▸ EXERCISE
Reproduce the lines of all the records with "common name" switched to "vernacular name" and everything else unchanged, omitting the pictures.

▸ DATA SUPPLIED
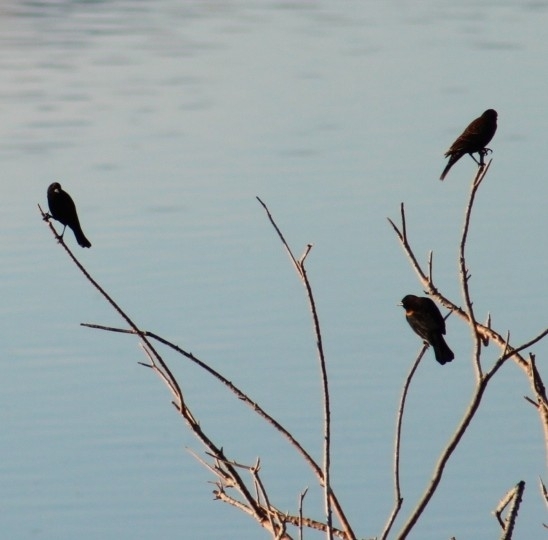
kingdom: Animalia
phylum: Chordata
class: Aves
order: Passeriformes
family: Icteridae
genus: Agelaius
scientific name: Agelaius phoeniceus
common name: Red-winged blackbird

▸ OUTPUT OF THE EXERCISE
kingdom: Animalia
phylum: Chordata
class: Aves
order: Passeriformes
family: Icteridae
genus: Agelaius
scientific name: Agelaius phoeniceus
vernacular name: Red-winged blackbird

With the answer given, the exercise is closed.